Un vin au goût d'Antiquité

A Praz, Marylène Bovard Chervet élève une partie de son vin dans des jarres en terre cuite. Une méthode ancestrale et très naturelle.

Les amphores utilisées par Marylène Bovard Chervet sont faites en France, avec une terre locale et sans adjuvants. © Château de Praz

Dans la cave du Château de Praz, ça sent bon. Une odeur forte et fruitée. Nous sommes en pleine période de vinification et les cuves sont remplies de précieux liquide, en pleine fermentation.

C'est une période d'attente et de grande attention pour Marylène Bovard Chervet qui d'un pied sûr, grimpe à l'échelle au sommet des immenses récipients, observe la mousse qui s'est formée, hume mais pas de trop près quand même les effluves qui se dégagent.

Elle écoute aussi, parce que la fermentation émet un petit grésillement que la spécialiste perçoit sans difficulté. "On travaille vraiment avec tous ces sens". Des sens qui lui donnent très rapidement l'état de situation de ses vins.

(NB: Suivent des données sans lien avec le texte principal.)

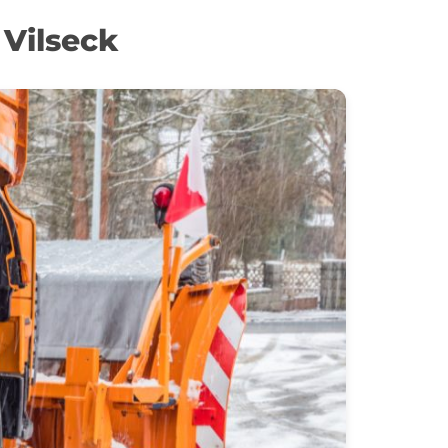
Vilseck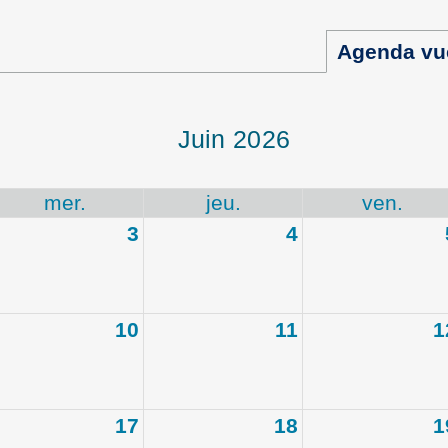
Agenda vu
juin 2026
mer.
jeu.
ven.
3
4
10
11
1
17
18
1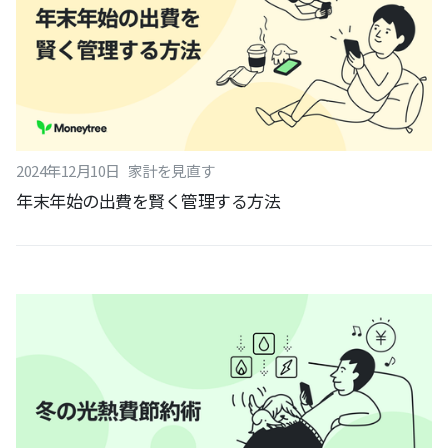
2024
年
12
月
10
日
家計を見直す
年末年始の出費を賢く管理する方法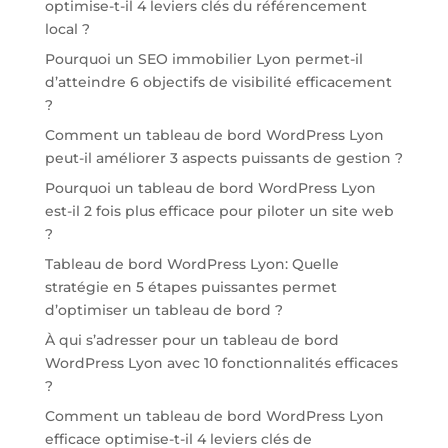
optimise-t-il 4 leviers clés du référencement
local ?
Pourquoi un SEO immobilier Lyon permet-il
d’atteindre 6 objectifs de visibilité efficacement
?
Comment un tableau de bord WordPress Lyon
peut-il améliorer 3 aspects puissants de gestion ?
Pourquoi un tableau de bord WordPress Lyon
est-il 2 fois plus efficace pour piloter un site web
?
Tableau de bord WordPress Lyon: Quelle
stratégie en 5 étapes puissantes permet
d’optimiser un tableau de bord ?
À qui s’adresser pour un tableau de bord
WordPress Lyon avec 10 fonctionnalités efficaces
?
Comment un tableau de bord WordPress Lyon
efficace optimise-t-il 4 leviers clés de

Et en cas de rhume, que faire? "C'est vraiment ennuyeux, souligne Marylène, mais heureusement j'ai des collaborateurs aussi qui sont très bien formés à être attentifs au niveau des sens."

Avec son mari Louis, elle gère un domaine dans sa famille depuis plusieurs générations. Avec passion et curiosité. Une curiosité qui a poussé le couple à investir dans quelques jarres en terre cuite, produites en France avec une telle locale "et sans adjuvants" souligne l'oenologue.

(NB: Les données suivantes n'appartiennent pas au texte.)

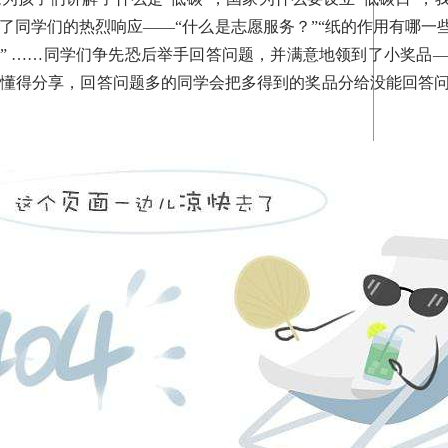
了同学们的热烈响应——“什么是志愿服务？”“纸的作用有哪一些
？” ……同学们争先恐后举手回答问题，并满意地领到了小奖品
很懂得分享，回答问题多的同学会把多得到的奖品分给没能回答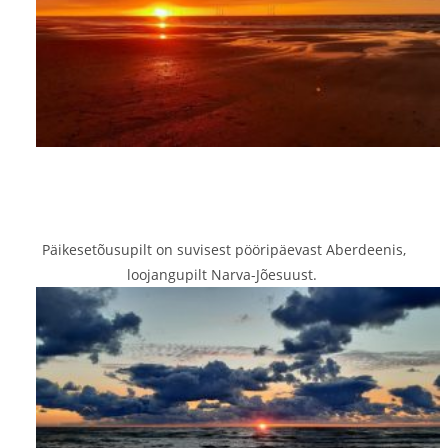
Päikesetõusupilt on suvisest pööripäevast Aberdeenis,
loojangupilt Narva-Jõesuust.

"Cette idée était depuis longtemps dans nos esprits" se souvient-elle. Et puis une dégustation, un jour, pousse Marylène et Louis à tenter l'expérience, il y a 7 ans. "ça fait partie de ce retour aux sources". L'amphore était en effet beaucoup utilisée jadis. Et pour la viticultrice "ça fait sens d'y retourner".

Freiburger rustique et chasselas en dentelle

Elle a essayé plusieurs cépages pour un élevage en jarre. Mais ceux qui ont produits les résultats les plus intéressants sont le Freiburger pour son côté rustique et le chasselas " beaucoup plus en dentelle".

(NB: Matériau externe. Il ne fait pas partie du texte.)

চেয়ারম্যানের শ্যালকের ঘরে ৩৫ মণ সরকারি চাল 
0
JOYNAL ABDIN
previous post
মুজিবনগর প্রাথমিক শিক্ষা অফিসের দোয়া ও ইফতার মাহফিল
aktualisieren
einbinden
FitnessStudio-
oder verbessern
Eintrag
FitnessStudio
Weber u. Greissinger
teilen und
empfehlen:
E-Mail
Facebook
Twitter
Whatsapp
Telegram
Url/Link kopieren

Alors évidemment, c'est un matériau fragile, il faut être très soigneux quand on les manipule, on les lave. "On en a quand même cassé quelques-unes", rigole-t-elle. Et puis la terre cuite est poreuse. Il faut donc les fermer hermétiquement une fois le vin à l'intérieur, après avoir réalisé la fermentation alcoolique -  dans une cuve "classique". Car la fermentation en question, à savoir la transformation du sucre en alcool grâce à des levures, dégage du gaz carbonique qu'il faut pouvoir évacuer.

Une fois la fermentation achevée, le vin est mis en jarre pour développer ses arômes avant la mise en bouteille. Le but est d'intervenir le moins possible, sans ou avec peu de brassages. Avec cette méthode naturelle, Marylène a constaté que la maturation se fait plus rapidement. Et les vins, auxquels elle marie environ 10% de celui produit en jarre, sont par conséquent prêts plus rapidement. Une vraie plus-value pour une production qui tourne sur une année et qu'il faut pouvoir renouveler dans les temps. D'ailleurs, en 2021, les les volumes produits étaient plus faibles en raison des mauvaises conditions météo de l'été. La cuvée est donc déjà totalement écoulée. Les clients doivent donc attendre celle de 2022, actuellement en préparation.

Le stress de l'artiste

Les clients justement sont très curieux de cette méthode de vinification en amphore. Mais Marylène Bovard Chervet n'en fait pas un argument marketing "On n'expose pas nos jarres" souligne-t-elle. Pour l'oenologue, seule la plus- value qualitative et gustative compte. Son goût justement évolue, constate encore la viticultrice. "Je ne fais plus les mêmes vins qu'au début de ma carrière".Elle ose plus mais propose des produits qui la convainquent toujours à 100%. Mais ça l'empêche pas d'avoir toujours une petite appréhension au moment de présenter sa nouvelle cuvée "C'est un peu le stress de l'artiste qui monte sur scène".

Et dans cette recherche et ce chemin vers des méthodes plus naturelles, le couple de viticulteurs a franchi un nouveau cap cette année : une reconversion au bio. Une démarche mûrement réfléchie "Le bio c'est pas tout blanc par rapport au conventionnel qui serait tout noir, explique Marylène. Le recours parfois à un produit chimique peut éviter de devoir ensuite traiter beaucoup". Mais cette fois, le pas est fait au point que le couple plante des cépages qui n'ont pus besoin de traitements, parce que "il faut essayer d'être cohérent du début à la fin".